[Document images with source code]
--- START ---

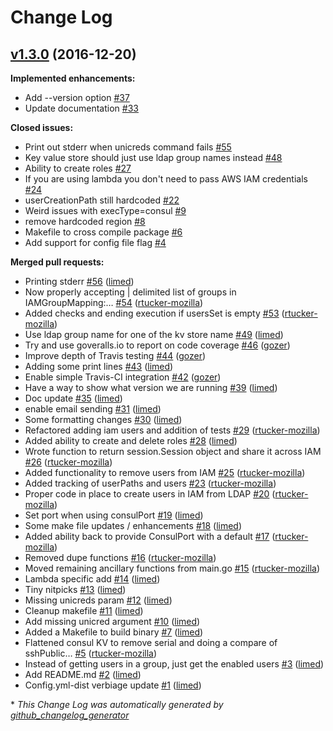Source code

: # Change Log

## [v1.3.0](https://github.com/nubisproject/nubis-bastionsshkey/tree/v1.3.0) (2016-12-20)
**Implemented enhancements:**

- Add --version option [\#37](https://github.com/nubisproject/nubis-bastionsshkey/issues/37)
- Update documentation [\#33](https://github.com/nubisproject/nubis-bastionsshkey/issues/33)

**Closed issues:**

- Print out stderr when unicreds command fails [\#55](https://github.com/nubisproject/nubis-bastionsshkey/issues/55)
- Key value store should just use ldap group names instead [\#48](https://github.com/nubisproject/nubis-bastionsshkey/issues/48)
- Ability to create roles [\#27](https://github.com/nubisproject/nubis-bastionsshkey/issues/27)
- If you are using lambda you don't need to pass AWS IAM credentials [\#24](https://github.com/nubisproject/nubis-bastionsshkey/issues/24)
- userCreationPath still hardcoded [\#22](https://github.com/nubisproject/nubis-bastionsshkey/issues/22)
- Weird issues with execType=consul [\#9](https://github.com/nubisproject/nubis-bastionsshkey/issues/9)
- remove hardcoded region [\#8](https://github.com/nubisproject/nubis-bastionsshkey/issues/8)
- Makefile to cross compile package [\#6](https://github.com/nubisproject/nubis-bastionsshkey/issues/6)
- Add support for config file flag [\#4](https://github.com/nubisproject/nubis-bastionsshkey/issues/4)

**Merged pull requests:**

- Printing stderr [\#56](https://github.com/nubisproject/nubis-bastionsshkey/pull/56) ([limed](https://github.com/limed))
- Now properly accepting | delimited list of groups in IAMGroupMapping:… [\#54](https://github.com/nubisproject/nubis-bastionsshkey/pull/54) ([rtucker-mozilla](https://github.com/rtucker-mozilla))
- Added checks and ending execution if usersSet is empty [\#53](https://github.com/nubisproject/nubis-bastionsshkey/pull/53) ([rtucker-mozilla](https://github.com/rtucker-mozilla))
- Use ldap group name for one of the kv store name [\#49](https://github.com/nubisproject/nubis-bastionsshkey/pull/49) ([limed](https://github.com/limed))
- Try and use goveralls.io to report on code coverage [\#46](https://github.com/nubisproject/nubis-bastionsshkey/pull/46) ([gozer](https://github.com/gozer))
- Improve depth of Travis testing [\#44](https://github.com/nubisproject/nubis-bastionsshkey/pull/44) ([gozer](https://github.com/gozer))
- Adding some print lines [\#43](https://github.com/nubisproject/nubis-bastionsshkey/pull/43) ([limed](https://github.com/limed))
- Enable simple Travis-CI integration [\#42](https://github.com/nubisproject/nubis-bastionsshkey/pull/42) ([gozer](https://github.com/gozer))
- Have a way to show what version we are running [\#39](https://github.com/nubisproject/nubis-bastionsshkey/pull/39) ([limed](https://github.com/limed))
- Doc update [\#35](https://github.com/nubisproject/nubis-bastionsshkey/pull/35) ([limed](https://github.com/limed))
- enable email sending [\#31](https://github.com/nubisproject/nubis-bastionsshkey/pull/31) ([limed](https://github.com/limed))
- Some formatting changes [\#30](https://github.com/nubisproject/nubis-bastionsshkey/pull/30) ([limed](https://github.com/limed))
- Refactored adding iam users and addition of tests [\#29](https://github.com/nubisproject/nubis-bastionsshkey/pull/29) ([rtucker-mozilla](https://github.com/rtucker-mozilla))
- Added ability to create and delete roles [\#28](https://github.com/nubisproject/nubis-bastionsshkey/pull/28) ([limed](https://github.com/limed))
- Wrote function to return session.Session object and share it across IAM [\#26](https://github.com/nubisproject/nubis-bastionsshkey/pull/26) ([rtucker-mozilla](https://github.com/rtucker-mozilla))
- Added functionality to remove users from IAM [\#25](https://github.com/nubisproject/nubis-bastionsshkey/pull/25) ([rtucker-mozilla](https://github.com/rtucker-mozilla))
- Added tracking of userPaths and users [\#23](https://github.com/nubisproject/nubis-bastionsshkey/pull/23) ([rtucker-mozilla](https://github.com/rtucker-mozilla))
- Proper code in place to create users in IAM from LDAP [\#20](https://github.com/nubisproject/nubis-bastionsshkey/pull/20) ([rtucker-mozilla](https://github.com/rtucker-mozilla))
- Set port when using consulPort [\#19](https://github.com/nubisproject/nubis-bastionsshkey/pull/19) ([limed](https://github.com/limed))
- Some make file updates / enhancements [\#18](https://github.com/nubisproject/nubis-bastionsshkey/pull/18) ([limed](https://github.com/limed))
- Added ability back to provide ConsulPort with a default [\#17](https://github.com/nubisproject/nubis-bastionsshkey/pull/17) ([rtucker-mozilla](https://github.com/rtucker-mozilla))
- Removed dupe functions [\#16](https://github.com/nubisproject/nubis-bastionsshkey/pull/16) ([rtucker-mozilla](https://github.com/rtucker-mozilla))
- Moved remaining ancillary functions from main.go [\#15](https://github.com/nubisproject/nubis-bastionsshkey/pull/15) ([rtucker-mozilla](https://github.com/rtucker-mozilla))
- Lambda specific add [\#14](https://github.com/nubisproject/nubis-bastionsshkey/pull/14) ([limed](https://github.com/limed))
- Tiny nitpicks [\#13](https://github.com/nubisproject/nubis-bastionsshkey/pull/13) ([limed](https://github.com/limed))
- Missing unicreds param [\#12](https://github.com/nubisproject/nubis-bastionsshkey/pull/12) ([limed](https://github.com/limed))
- Cleanup makefile [\#11](https://github.com/nubisproject/nubis-bastionsshkey/pull/11) ([limed](https://github.com/limed))
- Add missing unicred argument [\#10](https://github.com/nubisproject/nubis-bastionsshkey/pull/10) ([limed](https://github.com/limed))
- Added a Makefile to build binary [\#7](https://github.com/nubisproject/nubis-bastionsshkey/pull/7) ([limed](https://github.com/limed))
- Flattened consul KV to remove serial and doing a compare of sshPublic… [\#5](https://github.com/nubisproject/nubis-bastionsshkey/pull/5) ([rtucker-mozilla](https://github.com/rtucker-mozilla))
- Instead of getting users in a group, just get the enabled users [\#3](https://github.com/nubisproject/nubis-bastionsshkey/pull/3) ([limed](https://github.com/limed))
- Add README.md [\#2](https://github.com/nubisproject/nubis-bastionsshkey/pull/2) ([limed](https://github.com/limed))
- Config.yml-dist verbiage update [\#1](https://github.com/nubisproject/nubis-bastionsshkey/pull/1) ([limed](https://github.com/limed))



\* *This Change Log was automatically generated by [github_changelog_generator](https://github.com/skywinder/Github-Changelog-Generator)*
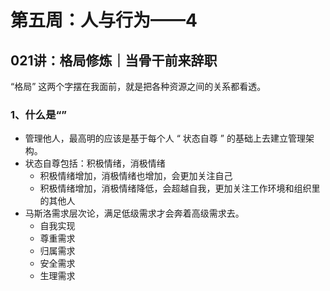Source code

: # 第五周：人与行为——4

## 021讲：格局修炼｜当骨干前来辞职



“格局” 这两个字摆在我面前，就是把各种资源之间的关系都看透。


### 1、什么是“”

- 管理他人，最高明的应该是基于每个人 “ 状态自尊 ” 的基础上去建立管理架构。
- 状态自尊包括：积极情绪，消极情绪
  - 积极情绪增加，消极情绪也增加，会更加关注自己
  - 积极情绪增加，消极情绪降低，会超越自我，更加关注工作环境和组织里的其他人
- 马斯洛需求层次论，满足低级需求才会奔着高级需求去。
  - 自我实现
  - 尊重需求
  - 归属需求
  - 安全需求
  - 生理需求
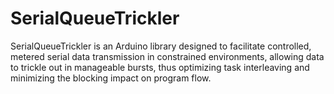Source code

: # SerialQueueTrickler
SerialQueueTrickler is an Arduino library designed to facilitate controlled, metered serial data transmission in constrained environments, allowing data to trickle out in manageable bursts, thus optimizing task interleaving and minimizing the blocking impact on program flow.
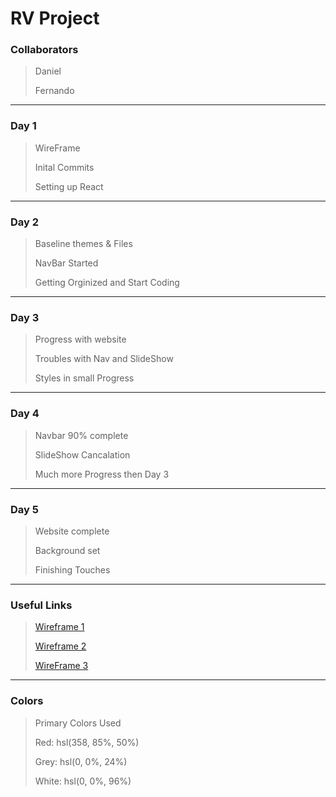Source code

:# RV Project

### Collaborators

> Daniel
>
> Fernando

_________________________________

### Day 1

> WireFrame
>
> Inital Commits
>
> Setting up React

____________________________________

### Day 2

> Baseline themes & Files
>
> NavBar Started
>
> Getting Orginized and Start Coding

___________________________________

### Day 3

> Progress with website
>
> Troubles with Nav and SlideShow
>
> Styles in small Progress

__________________________________

### Day 4

> Navbar 90% complete
>
> SlideShow Cancalation
>
> Much more Progress then Day 3

__________________________________

### Day 5

> Website complete
>
> Background set 
>
> Finishing Touches

__________________________________

### Useful Links

> [Wireframe 1](rvproject/src/img/WireFrame2.jpg)
>
> [Wireframe 2](rvproject/src/img/WireFrame1.jpg)
>
> [WireFrame 3](rvproject/src/img/Wireframe.png)

_______________________________

### Colors

> Primary Colors Used
>
> Red: hsl(358, 85%, 50%)
>
> Grey: hsl(0, 0%, 24%)
>
> White: 	hsl(0, 0%, 96%)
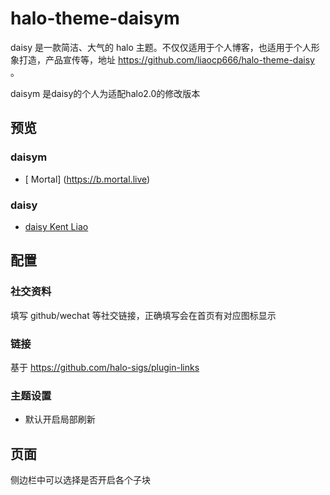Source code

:# halo-theme-daisym

daisy 是一款简洁、大气的 halo 主题。不仅仅适用于个人博客，也适用于个人形象打造，产品宣传等，地址 https://github.com/liaocp666/halo-theme-daisy 。

daisym 是daisy的个人为适配halo2.0的修改版本


## 预览
### daisym
* [ Mortal] (https://b.mortal.live)
### daisy
* [daisy  Kent Liao](https://www.kokoo.top)


## 配置

### 社交资料

填写 github/wechat 等社交链接，正确填写会在首页有对应图标显示

### 链接

基于 https://github.com/halo-sigs/plugin-links

### 主题设置

* 默认开启局部刷新

## 页面

侧边栏中可以选择是否开启各个子块

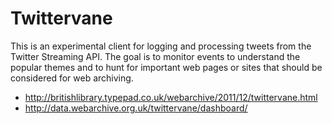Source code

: ---
---
Twittervane
===========

This is an experimental client for logging and processing tweets from the Twitter Streaming API. The goal is to monitor events to understand the popular themes and to hunt for important web pages or sites that should be considered for web archiving.

* http://britishlibrary.typepad.co.uk/webarchive/2011/12/twittervane.html
* http://data.webarchive.org.uk/twittervane/dashboard/


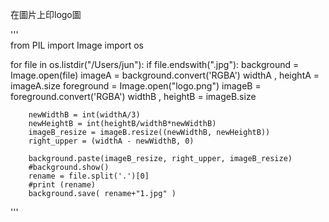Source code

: 

在圖片上印logo圖

'''       
from PIL import Image
import os

for file in os.listdir("/Users/jun"):
    if file.endswith(".jpg"):
        background = Image.open(file)
        imageA = background.convert('RGBA')
        widthA , heightA = imageA.size
        foreground = Image.open("logo.png")
        imageB = foreground.convert('RGBA')
        widthB , heightB = imageB.size
        
        newWidthB = int(widthA/3)
        newHeightB = int(heightB/widthB*newWidthB)
        imageB_resize = imageB.resize((newWidthB, newHeightB))
        right_upper = (widthA - newWidthB, 0)
        
        background.paste(imageB_resize, right_upper, imageB_resize)
        #background.show()
        rename = file.split('.')[0]
        #print (rename)
        background.save( rename+"1.jpg" )
'''         
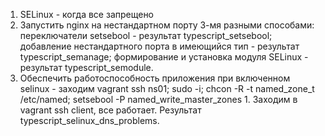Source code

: 1. SELinux - когда все запрещено
2. Запустить nginx на нестандартном порту 3-мя разными способами:
     переключатели setsebool - результат typescript_setsebool;
     добавление нестандартного порта в имеющийся тип - результат typescript_semanage;
     формирование и установка модуля SELinux - результат typescript_semodule.
3. Обеспечить работоспособность приложения при включенном selinux - заходим vagrant ssh ns01; sudo -i; chcon -R -t named_zone_t /etc/named; setsebool -P named_write_master_zones 1. Заходим в vagrant ssh client, все работает. Результат typescript_selinux_dns_problems.
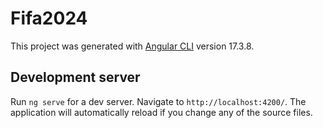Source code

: # Fifa2024

This project was generated with [Angular CLI](https://github.com/angular/angular-cli) version 17.3.8.


## Development server

Run `ng serve` for a dev server. Navigate to `http://localhost:4200/`. The application will automatically reload if you change any of the source files.
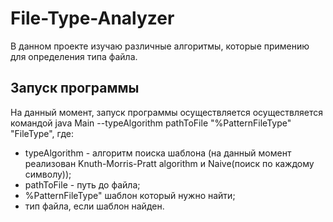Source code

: # File-Type-Analyzer
В данном проекте изучаю различные алгоритмы, которые примению для определения типа файла.

## Запуск программы
На данный момент, запуск программы осуществляется осуществляется командой java Main --typeAlgorithm pathToFile "%PatternFileType" "FileType", где:
- typeAlgorithm - алгоритм поиска шаблона (на данный момент реализован Knuth-Morris-Pratt algorithm и Naive(поиск по каждому символу));
- pathToFile - путь до файла;
- %PatternFileType" шаблон который нужно найти;
- тип файла, если шаблон найден.
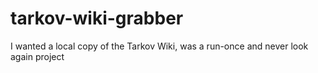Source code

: # tarkov-wiki-grabber
I wanted a local copy of the Tarkov Wiki, was a run-once and never look again project
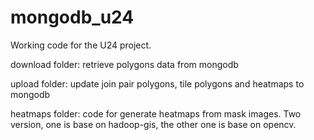 # mongodb_u24

Working code for the U24 project. 

download folder: retrieve polygons data from mongodb

upload folder: update join pair polygons, tile polygons and heatmaps to mongodb

heatmaps folder: code for generate heatmaps from mask images. Two version, one is base on hadoop-gis, the other one is base on opencv.
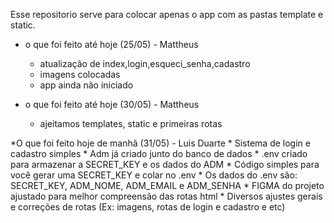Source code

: Esse repositorio serve para colocar apenas o app com as pastas template e static.
* o que foi feito até hoje (25/05) - Mattheus
    * atualização de index,login,esqueci_senha,cadastro
    * imagens colocadas
    * app ainda não iniciado

* o que foi feito até  hoje (30/05) - Mattheus
    * ajeitamos templates, static e primeiras rotas

*O que foi feito hoje de manhã (31/05) - Luis Duarte
    * Sistema de login e cadastro simples
    * Adm já criado junto do banco de dados
    * .env criado para armazenar a SECRET_KEY e os dados do ADM
    * Código simples para você gerar uma SECRET_KEY e colar no .env
    * Os dados do .env são: SECRET_KEY, ADM_NOME, ADM_EMAIL e ADM_SENHA
    * FIGMA do projeto ajustado para melhor compreensão das rotas html
    * Diversos ajustes gerais e correções de rotas (Ex: imagens, rotas de login e cadastro e etc)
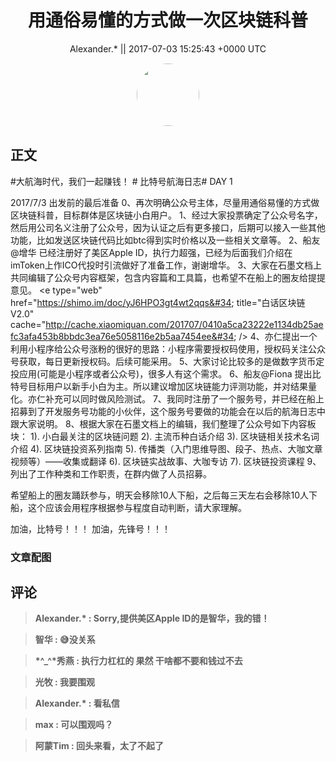 <h1 align="center">用通俗易懂的方式做一次区块链科普</h1>




<p align="center">
    <a>Alexander.* || 2017-07-03 15:25:43 &#43;0000 UTC</a>
</p>

<div align="center">
    <img src="https://images.zsxq.com/Frk84GenLwn4hcEItVn69VPvkO2O?e=1590940799&amp;token=kIxbL07-8jAj8w1n4s9zv64FuZZNEATmlU_Vm6zD:9OZo0rMdW7LxXBjDeujLq8AkJBU=" width="100" height="100" style="border:1px solid;border-radius:50%; color:#ffffff"/>
</div>




## 正文

<div>
#大航海时代，我们一起赚钱！ # 比特号航海日志# DAY 1

  2017/7/3 出发前的最后准备
   0、再次明确公众号主体，尽量用通俗易懂的方式做区块链科普，目标群体是区块链小白用户。
   1、经过大家投票确定了公众号名字，然后用公司名义注册了公众号，因为认证之后有更多接口，后期可以接入一些其他功能，比如发送区块链代码比如btc得到实时价格以及一些相关文章等。
   2、船友@增华 已经注册好了美区Apple ID，执行力超强，已经为后面我们介绍在imToken上作ICO代投时引流做好了准备工作，谢谢增华。
   3、大家在石墨文档上共同编辑了公众号内容框架，包含内容篇和工具篇，也希望不在船上的圈友给提提意见。 &lt;e type=&#34;web&#34; href=&#34;https://shimo.im/doc/yJ6HPO3gt4wt2qqs&#34; title=&#34;白话区块链V2.0&#34; cache=&#34;http://cache.xiaomiquan.com/201707/0410a5ca23222e1134db25aefc3afa453b8bbdc3ea76e5058116e2b5aa7454ee&#34; /&gt;
   4、亦仁提出一个利用小程序给公众号涨粉的很好的思路：小程序需要授权码使用，授权码关注公众号获取，每日更新授权码。后续可能采用。
   5、大家讨论比较多的是做数字货币定投应用(可能是小程序或者公众号)，很多人有这个需求。
   6、船友@Fiona 提出比特号目标用户以新手小白为主。所以建议增加区块链能力评测功能，并对结果量化。亦仁补充可以同时做风险测试。
   7、我同时注册了一个服务号，并已经在船上招募到了开发服务号功能的小伙伴，这个服务号要做的功能会在以后的航海日志中跟大家说明。
   8、根据大家在石墨文档上的编辑，我们整理了公众号如下内容板块：
      1). 小白最关注的区块链问题
      2). 主流币种白话介绍
      3). 区块链相关技术名词介绍
      4). 区块链投资系列指南
      5). 传播类（入门思维导图、段子、热点、大咖文章视频等）——收集或翻译
      6). 区块链实战故事、大咖专访
      7). 区块链投资课程
  9、列出了工作种类和工作职责，在群内做了人员招募。

  希望船上的圈友踊跃参与，明天会移除10人下船，之后每三天左右会移除10人下船，这个应该会用程序根据参与程度自动判断，请大家理解。

  加油，比特号！！！ 加油，先锋号！！！
</div>

### 文章配图

<div class="image" align="center">

</div>


## 评论

<div align="left">
<div>

<blockquote >
<span> <strong>Alexander.* : Sorry,提供美区Apple ID的是智华，我的错！ </strong></span>
</blockquote>

<blockquote >
<span> <strong>智华 : 😅没关系 </strong></span>
</blockquote>

<blockquote >
<span> <strong>*^_^*秀燕 : 执行力杠杠的
果然 干啥都不要和钱过不去 </strong></span>
</blockquote>

<blockquote >
<span> <strong>光牧 : 我要围观 </strong></span>
</blockquote>

<blockquote >
<span> <strong>Alexander.* : 看私信 </strong></span>
</blockquote>

<blockquote >
<span> <strong>max : 可以围观吗？ </strong></span>
</blockquote>

<blockquote >
<span> <strong>阿蒙Tim : 回头来看，太了不起了 </strong></span>
</blockquote>

</div>
</div>
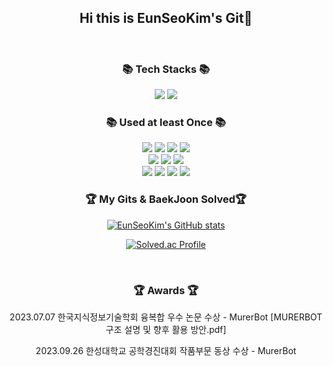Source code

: <div align = "center">
	
<br><br>
  ## Hi this is EunSeoKim's Git👋
<br>

  ### 📚 Tech Stacks 📚
   
  <img src="https://img.shields.io/badge/Python-orange?style=for-the-badge&logoColor=white"> 
  <img src="https://img.shields.io/badge/Java-d1j2v4?style=for-the-badge&logoColor=white"> 

  <br>	

### 📚 Used at least Once  📚

  <img src="https://img.shields.io/badge/c-green?style=for-the-badge&logoColor=white"> 
  <img src="https://img.shields.io/badge/c++-green?style=for-the-badge&logoColor=white"> 
  <img src="https://img.shields.io/badge/kotlin-purple?style=for-the-badge&logoColor=white"> 
  <img src="https://img.shields.io/badge/swift-dd11AB?style=for-the-badge&logoColor=white"> 
  <br>
  <img src="https://img.shields.io/badge/Apache_Tomcat-yellow?style=for-the-badge&logoColor=white"> 
  <img src="https://img.shields.io/badge/Apache_Solr-bb24ca?style=for-the-badge&logoColor=white"> 
  <img src="https://img.shields.io/badge/Elastic_Search-blue?style=for-the-badge&logoColor=white"> 
  <br>
  <img src="https://img.shields.io/badge/mysql-1111AB?style=for-the-badge&logoColor=white"> 
  <img src="https://img.shields.io/badge/MariaDB-22ccAB?style=for-the-badge&logoColor=white"> 
  <img src="https://img.shields.io/badge/Firebase-red?style=for-the-badge&logoColor=white"> 
	<img src="https://img.shields.io/badge/Flask-black?style=for-the-badge&logoColor=white"> 

  

<br>
</div>
<div align = "center">
	
### 🏆 My Gits & BaekJoon Solved🏆	

[![EunSeoKim's GitHub stats](https://github-readme-stats.vercel.app/api?username=daneng4&hide_title=true&show_icons=true&include_all_commits=true&disable_animations=true&theme=vue)](https://github.com/anuraghazra/github-readme-stats)

[![Solved.ac Profile](http://mazassumnida.wtf/api/v2/generate_badge?boj=daneng4)](https://solved.ac/daneng4/)
  
  <br>
</div>
<div align = "center">
	
### 🏆 Awards 🏆

 2023.07.07 한국지식정보기술학회 융복합 우수 논문 수상 - MurerBot
 [MURERBOT 구조 설명 및 향후 활용 방안.pdf] 
<br>

 2023.09.26 한성대학교 공학경진대회 작품부문 동상 수상 - MurerBot

</div>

--- END ---

Task to complete: Looking at the entries above, copy out every line in which "simples" occurs.

Task solution:
    * Sistema de login e cadastro simples
    * Código simples para você gerar uma SECRET_KEY e colar no .env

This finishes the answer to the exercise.